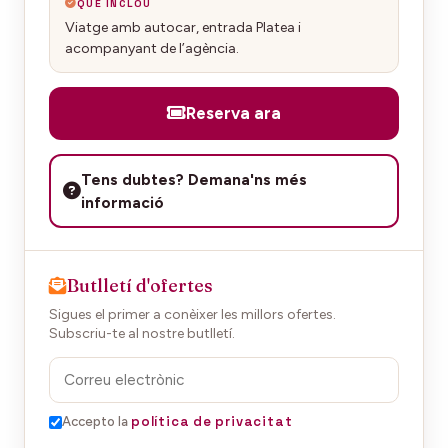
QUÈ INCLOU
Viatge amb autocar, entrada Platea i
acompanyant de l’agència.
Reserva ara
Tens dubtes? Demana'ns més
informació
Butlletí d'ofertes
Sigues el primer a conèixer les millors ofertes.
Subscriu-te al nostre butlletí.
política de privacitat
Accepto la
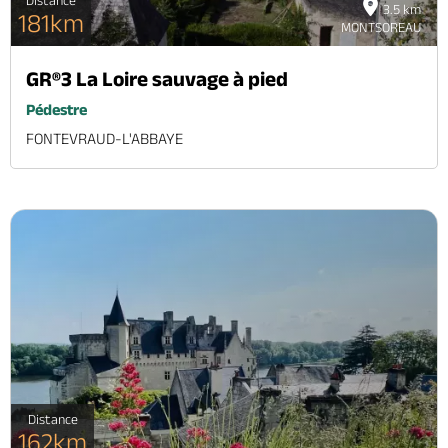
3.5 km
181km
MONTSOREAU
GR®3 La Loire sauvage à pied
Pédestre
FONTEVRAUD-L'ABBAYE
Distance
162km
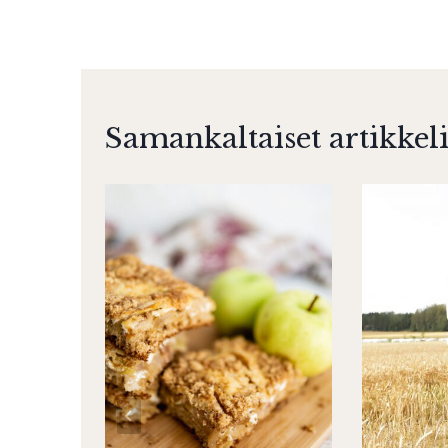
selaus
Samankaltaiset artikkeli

**Work to be completed:**
If a line above includes the string "ofertes", pick it out.

**Completed exercise:**
Butlletí d'ofertes
Sigues el primer a conèixer les millors ofertes.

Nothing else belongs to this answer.